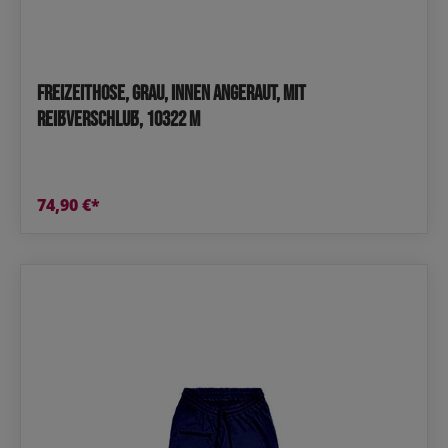
Freizeithose, grau, innen angeraut, mit
Reißverschluß, 10322 M
74,90 €*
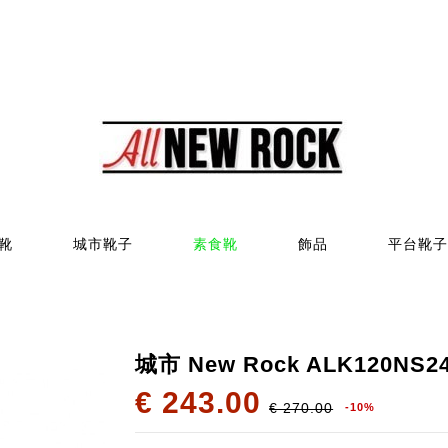
靴
城市靴子
素食靴
飾品
平台靴子
城市 New Rock ALK120NS2
€ 243.00
€ 270.00
-10%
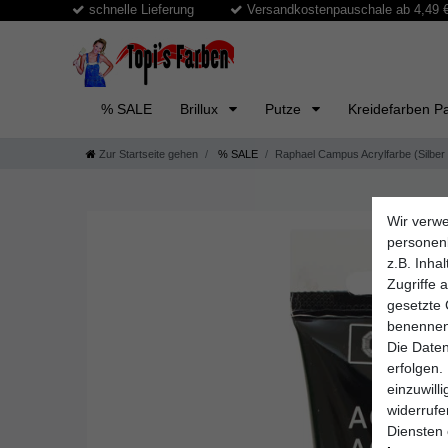
schnelle Lieferung
Versandkostenpauschale ab 4,49 € 
% SALE
Brillux
Putze
Kreidefarben Pa
Zur Startseite gehen
% SALE
Raphael Campus Acrylfarbe (Silber
Wir verwe
personen
z.B. Inha
Zugriffe 
gesetzte 
benennen
Die Daten
erfolgen.
einzuwill
widerruf
Diensten 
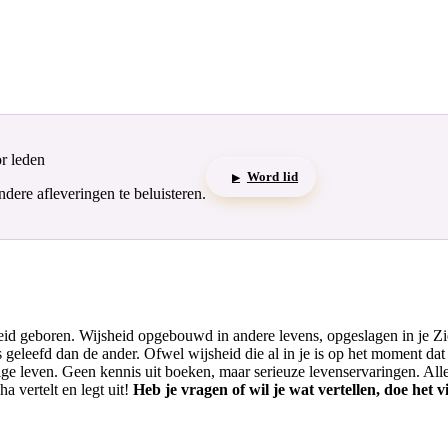
or leden
Word lid
▶
ere afleveringen te beluisteren.
id geboren. Wijsheid opgebouwd in andere levens, opgeslagen in je Ziel.
 geleefd dan de ander. Ofwel wijsheid die al in je is op het moment da
dige leven. Geen kennis uit boeken, maar serieuze levenservaringen. Alle
ha vertelt en legt uit!
Heb je vragen of wil je wat vertellen, doe het v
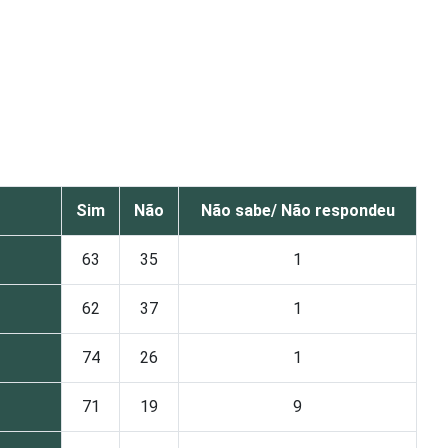
Sim
Não
Não sabe/ Não respondeu
63
35
1
62
37
1
74
26
1
71
19
9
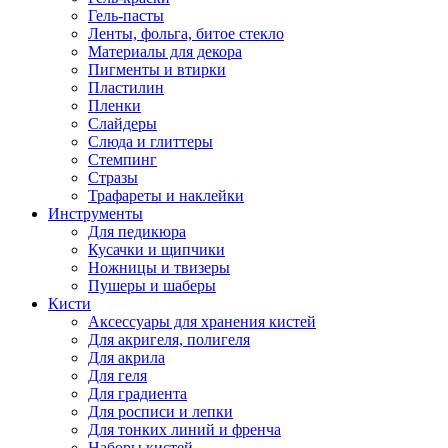
Гель-пасты
Ленты, фольга, битое стекло
Материалы для декора
Пигменты и втирки
Пластилин
Пленки
Слайдеры
Слюда и глиттеры
Стемпинг
Стразы
Трафареты и наклейки
Инструменты
Для педикюра
Кусачки и щипчики
Ножницы и твизеры
Пушеры и шаберы
Кисти
Аксессуары для хранения кистей
Для акригеля, полигеля
Для акрила
Для геля
Для градиента
Для росписи и лепки
Для тонких линий и френча
Наборы кистей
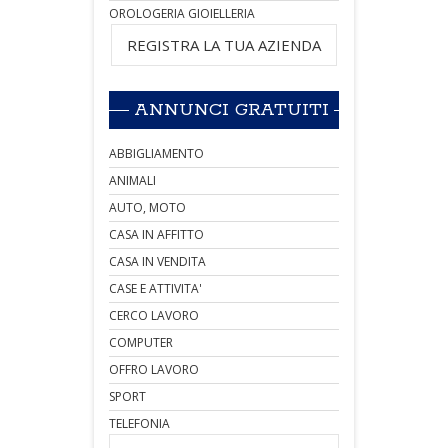
OROLOGERIA GIOIELLERIA
REGISTRA LA TUA AZIENDA
ANNUNCI GRATUITI
ABBIGLIAMENTO
ANIMALI
AUTO, MOTO
CASA IN AFFITTO
CASA IN VENDITA
CASE E ATTIVITA'
CERCO LAVORO
COMPUTER
OFFRO LAVORO
SPORT
TELEFONIA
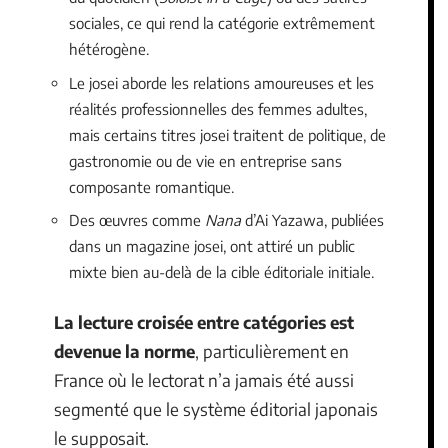
sociales, ce qui rend la catégorie extrêmement
hétérogène.
Le josei aborde les relations amoureuses et les
réalités professionnelles des femmes adultes,
mais certains titres josei traitent de politique, de
gastronomie ou de vie en entreprise sans
composante romantique.
Des œuvres comme
Nana
d’Ai Yazawa, publiées
dans un magazine josei, ont attiré un public
mixte bien au-delà de la cible éditoriale initiale.
La lecture croisée entre catégories est
devenue la norme
, particulièrement en
France où le lectorat n’a jamais été aussi
segmenté que le système éditorial japonais
le supposait.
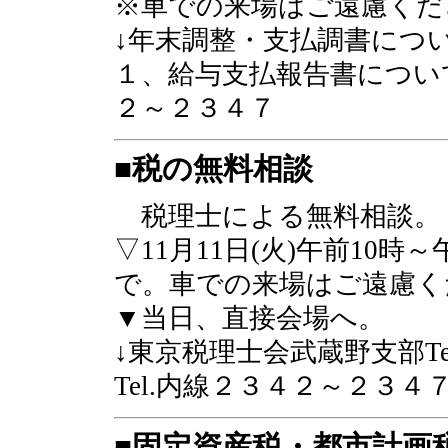
※車での来場はご遠慮くだ
↓年末調整・支払調書について
１、給与支払報告書について
２～２３４７
■税の無料相談
税理士による無料相談。
▽11月11日(火)午前10
で。車での来場はご遠慮く
▼当日、直接会場へ。
↓東京税理士会武蔵野支部Te
Tel.内線２３４２～２３４
■固定資産税・都市計画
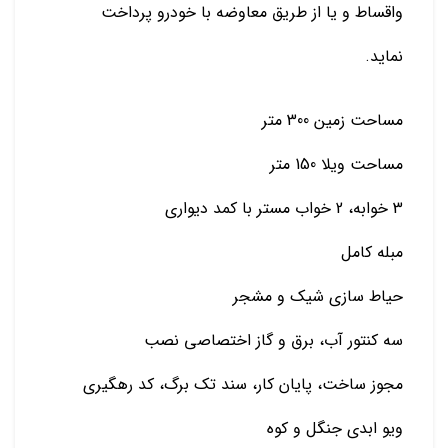
واقساط و یا از طریق معاوضه با خودرو پرداخت
نماید.
مساحت زمین 300 متر
مساحت ویلا 150 متر
3 خوابه، 2 خواب مستر با کمد دیواری
مبله کامل
حیاط سازی شیک و مشجر
سه کنتور آب، برق و گاز اختصاصی نصب
مجوز ساخت، پایان کار، سند تک برگ، کد رهگیری
ویو ابدی جنگل و کوه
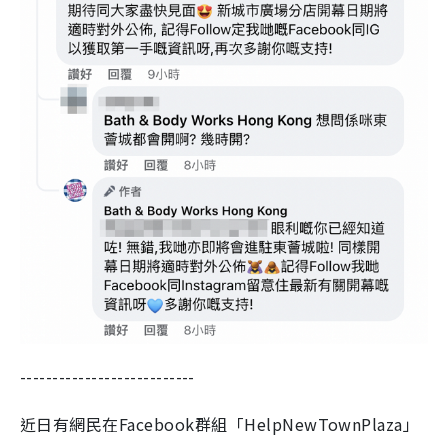
---------------------------
近日有網民在Facebook群組「HelpNewTownPlaza」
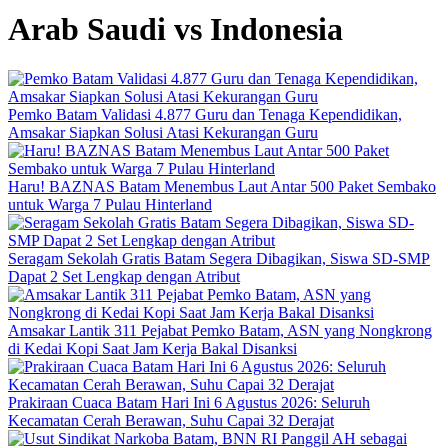
Arab Saudi vs Indonesia
Pemko Batam Validasi 4.877 Guru dan Tenaga Kependidikan,
Amsakar Siapkan Solusi Atasi Kekurangan Guru
Haru! BAZNAS Batam Menembus Laut Antar 500 Paket Sembako
untuk Warga 7 Pulau Hinterland
Seragam Sekolah Gratis Batam Segera Dibagikan, Siswa SD-SMP
Dapat 2 Set Lengkap dengan Atribut
Amsakar Lantik 311 Pejabat Pemko Batam, ASN yang Nongkrong
di Kedai Kopi Saat Jam Kerja Bakal Disanksi
Prakiraan Cuaca Batam Hari Ini 6 Agustus 2026: Seluruh
Kecamatan Cerah Berawan, Suhu Capai 32 Derajat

» **Assignment**:
Leaving every picture aside, reproduce exactly the lines above from the one with "Versandkostenpauschale ab 4,49 €" up to and including the one with "hétérogène.", and no others.

» **Answer to the exercise**:
Versandkostenpauschale ab 4,49 € 
% SALE
Brillux
Putze
Kreidefarben Pa
Zur Startseite gehen
% SALE
Raphael Campus Acrylfarbe (Silber
Wir verwe
personen
z.B. Inha
Zugriffe 
gesetzte 
benennen
Die Daten
erfolgen.
einzuwill
widerruf
Diensten 
or leden
Word lid
▶
ere afleveringen te beluisteren.
id geboren. Wijsheid opgebouwd in andere levens, opgeslagen in je Ziel.
 geleefd dan de ander. Ofwel wijsheid die al in je is op het moment da
dige leven. Geen kennis uit boeken, maar serieuze levenservaringen. Alle
ha vertelt en legt uit!
Heb je vragen of wil je wat vertellen, doe het v
Sim
Não
Não sabe/ Não respondeu
63
35
1
62
37
1
74
26
1
71
19
9
Гель-пасты
Ленты, фольга, битое стекло
Материалы для декора
Пигменты и втирки
Пластилин
Пленки
Слайдеры
Слюда и глиттеры
Стемпинг
Стразы
Трафареты и наклейки
Инструменты
Для педикюра
Кусачки и щипчики
Ножницы и твизеры
Пушеры и шаберы
Кисти
Аксессуары для хранения кистей
Для акригеля, полигеля
Для акрила
Для геля
Для градиента
Для росписи и лепки
Для тонких линий и френча
Наборы кистей
OROLOGERIA GIOIELLERIA
REGISTRA LA TUA AZIENDA
ANNUNCI GRATUITI
ABBIGLIAMENTO
ANIMALI
AUTO, MOTO
CASA IN AFFITTO
CASA IN VENDITA
CASE E ATTIVITA'
CERCO LAVORO
COMPUTER
OFFRO LAVORO
SPORT
TELEFONIA
sociales, ce qui rend la catégorie extrêmement
hétérogène.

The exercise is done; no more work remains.